Sounds like nothing particularly unusual or alarming. Researchers found a few thousand images that could be illegal that were referenced by it, told LAION about it, and LAION pulled the database down temporarily while checking and removing them. A few thousand images out of five billion is not significant.
There’s also the persistent misunderstanding of what the LAION database is, which is even perpetuated by the paper itself (making me suspicious of the researchers’ motivations since they surely know better). The paper says: “We find that having possession of a LAION‐5B dataset populated even in late 2023 implies the possession of thousands of illegal images—not including all of the intimate imagery published and gathered non‐consensually, the legality of which is more variable by jurisdiction,” When the LAION-5B dataset doesn’t actually have any pictures at all in. It’s purely a list of URLs pointing at images that are on the Internet, each with text describing them. Possessing the dataset doesn’t make you in possession of any of those images.
Edit: Yeah, down at the bottom of the article I see the researcher state that in his opinion LAION-5B shouldn’t even exist and use inaccurate emotionally-charged language about how AI training data is “stolen.” So there’s the motivation I was suspicious of.
deleted
“Taking” is doing a lot of work there, and fundamentally the issue at heart.
deleted
“Copyright violation” is probably the wording you’re looking for. Copyright violation is not taking or theft or stealing or any of those other words - it’s copyright violation.
Whether training an AI on a copyrighted work without permission of the copyright holder is a violation of copyright is something that is debatable. But it most definitely is not stealing or theft. Theft is covered by completely different laws.
deleted

Information provided =>
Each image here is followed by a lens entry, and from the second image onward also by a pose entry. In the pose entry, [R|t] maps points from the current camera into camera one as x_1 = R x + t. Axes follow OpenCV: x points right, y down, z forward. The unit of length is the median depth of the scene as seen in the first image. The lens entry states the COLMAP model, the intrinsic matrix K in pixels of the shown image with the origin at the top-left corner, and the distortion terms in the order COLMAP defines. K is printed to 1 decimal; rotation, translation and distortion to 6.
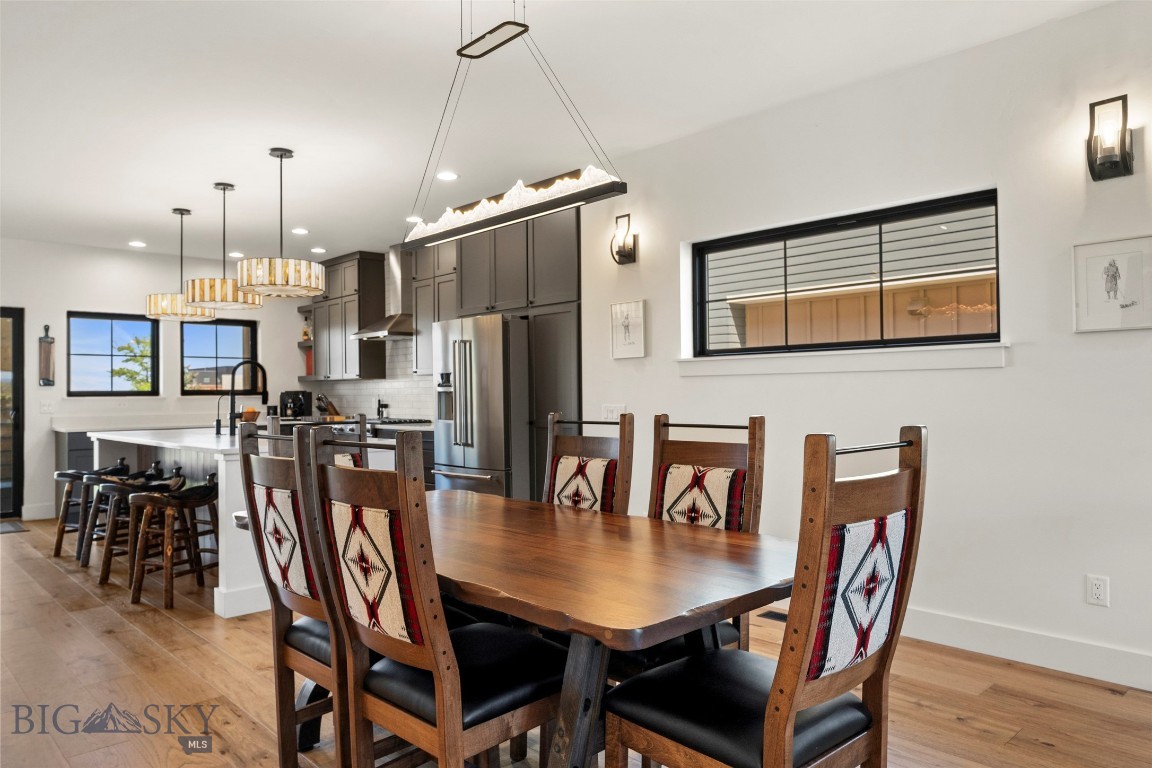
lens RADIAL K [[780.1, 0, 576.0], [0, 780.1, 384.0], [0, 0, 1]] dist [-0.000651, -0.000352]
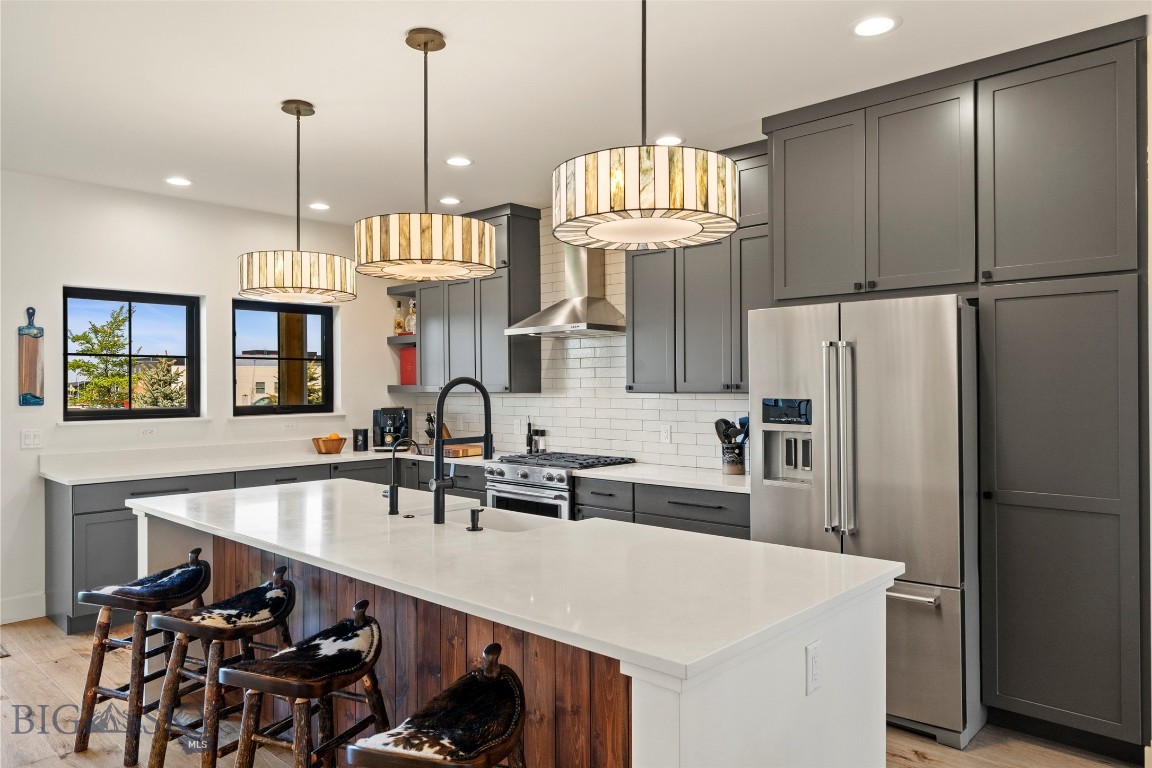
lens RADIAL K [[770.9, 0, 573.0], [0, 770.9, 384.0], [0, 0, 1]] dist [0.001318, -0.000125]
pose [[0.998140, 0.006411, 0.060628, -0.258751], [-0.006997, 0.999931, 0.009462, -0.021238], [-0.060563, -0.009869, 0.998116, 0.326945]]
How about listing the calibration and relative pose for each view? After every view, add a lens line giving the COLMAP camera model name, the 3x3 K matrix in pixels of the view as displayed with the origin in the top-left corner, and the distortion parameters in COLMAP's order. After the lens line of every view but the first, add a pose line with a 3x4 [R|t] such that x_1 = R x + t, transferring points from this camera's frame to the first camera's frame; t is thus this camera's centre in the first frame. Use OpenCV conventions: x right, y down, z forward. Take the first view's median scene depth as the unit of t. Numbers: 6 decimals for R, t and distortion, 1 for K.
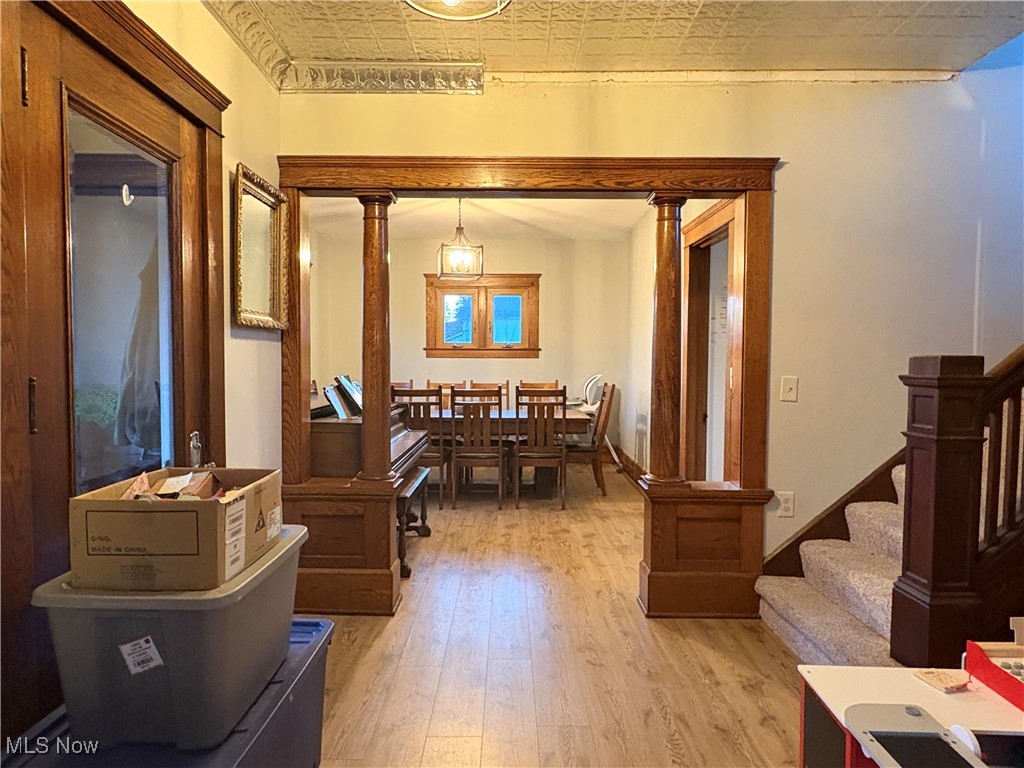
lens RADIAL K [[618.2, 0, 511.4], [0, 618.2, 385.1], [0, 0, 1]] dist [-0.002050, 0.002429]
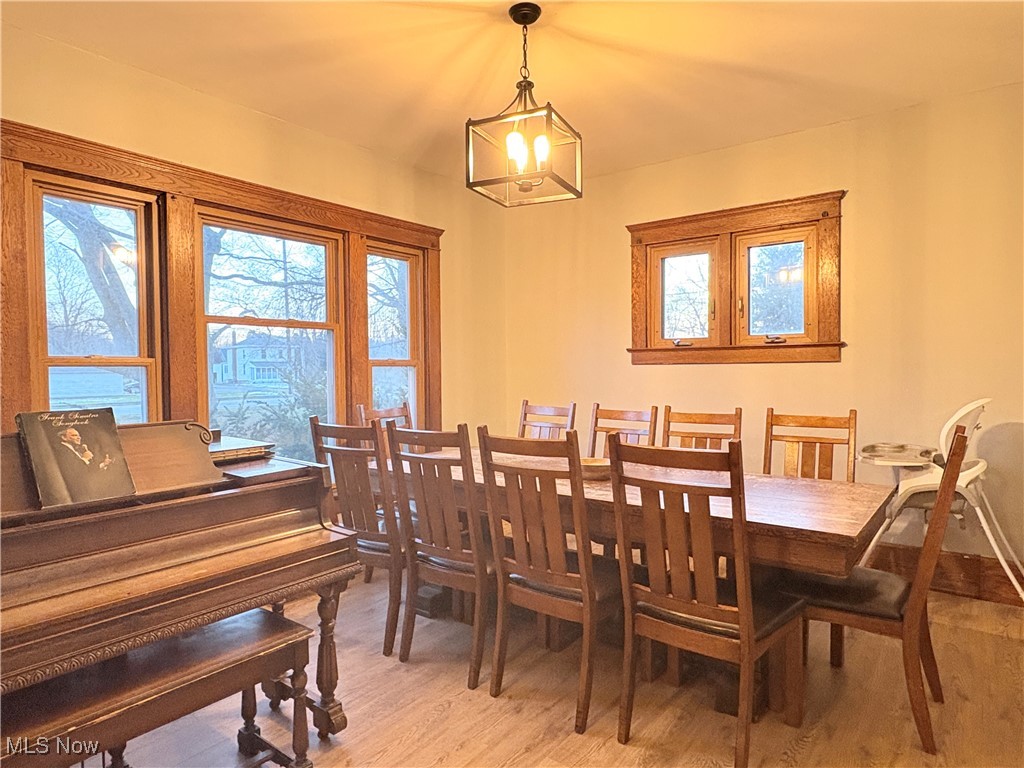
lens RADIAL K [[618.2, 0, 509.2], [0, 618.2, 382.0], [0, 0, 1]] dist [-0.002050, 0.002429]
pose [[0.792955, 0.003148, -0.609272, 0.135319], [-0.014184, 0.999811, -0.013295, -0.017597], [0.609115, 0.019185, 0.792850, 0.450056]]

* * *

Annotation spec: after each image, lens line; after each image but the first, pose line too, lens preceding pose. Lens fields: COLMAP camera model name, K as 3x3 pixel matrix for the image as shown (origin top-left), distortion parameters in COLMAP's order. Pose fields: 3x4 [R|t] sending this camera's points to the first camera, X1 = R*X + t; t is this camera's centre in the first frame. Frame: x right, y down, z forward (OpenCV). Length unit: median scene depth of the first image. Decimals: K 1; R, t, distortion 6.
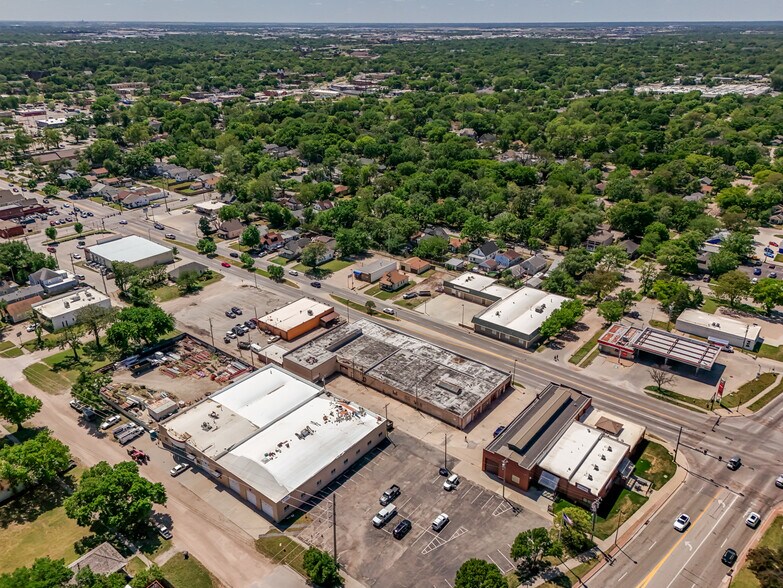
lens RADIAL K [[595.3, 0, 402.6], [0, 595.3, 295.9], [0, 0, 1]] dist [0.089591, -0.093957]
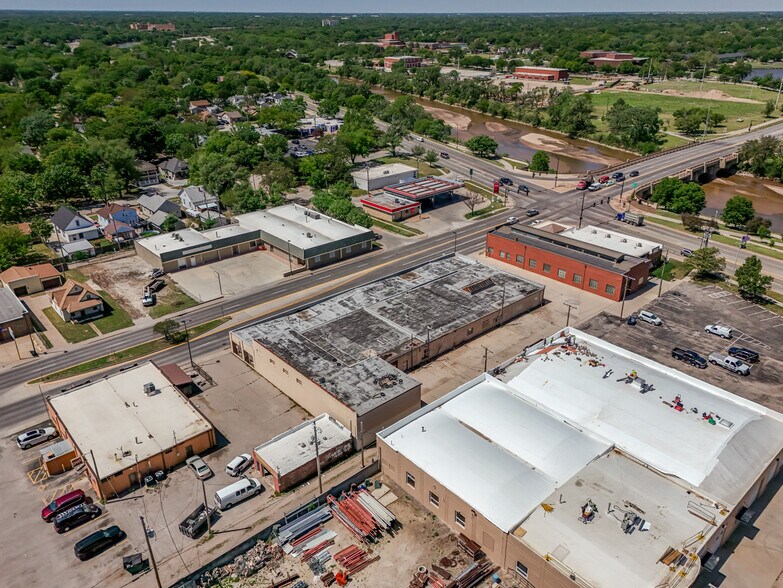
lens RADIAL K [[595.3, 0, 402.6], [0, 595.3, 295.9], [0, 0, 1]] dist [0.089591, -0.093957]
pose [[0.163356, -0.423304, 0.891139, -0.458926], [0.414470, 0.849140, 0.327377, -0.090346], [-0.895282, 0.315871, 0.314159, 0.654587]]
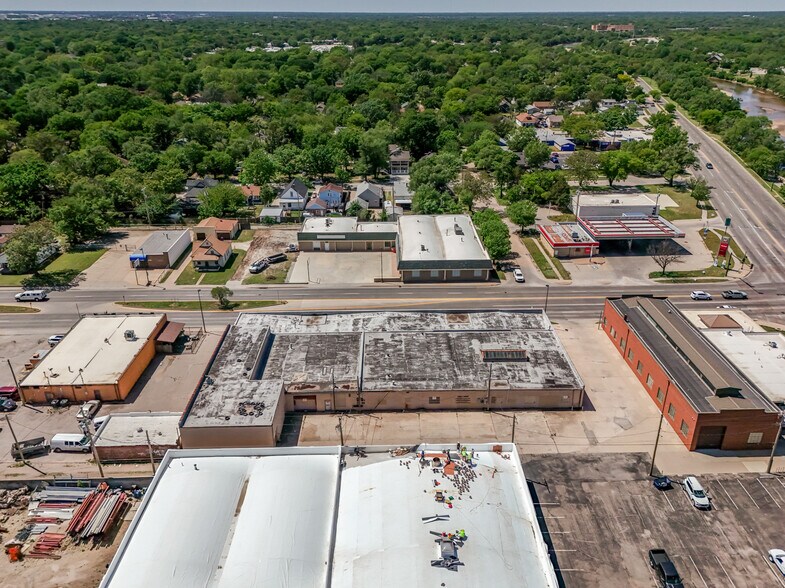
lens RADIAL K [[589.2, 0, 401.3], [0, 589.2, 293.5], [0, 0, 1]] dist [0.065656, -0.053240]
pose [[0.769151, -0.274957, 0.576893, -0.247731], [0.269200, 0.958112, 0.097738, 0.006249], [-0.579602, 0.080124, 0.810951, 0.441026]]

Required tasks =>
1) According to the LAION thread, what does the LAION-5B dataset actually consist of?
2) Restate the paragraph of the LAION thread beginning "Sounds like nothing particularly unusual" more briefly, keeping its main facts.
3) In the LAION thread, swap "emotionally-charged" for "loaded" and give the text again starting at "Edit: Yeah, down" and ending at "was suspicious of.".
None of the lines is needed here.

Responses in order =>
1) A list of URLs pointing at images on the Internet, each with text describing them.

2) Researchers found a few thousand possibly illegal images referenced by the database and told LAION, which pulled the database down temporarily to check and remove them. Out of five billion images, that is not significant.

3)
Edit: Yeah, down at the bottom of the article I see the researcher state that in his opinion LAION-5B shouldn’t even exist and use inaccurate loaded language about how AI training data is “stolen.” So there’s the motivation I was suspicious of.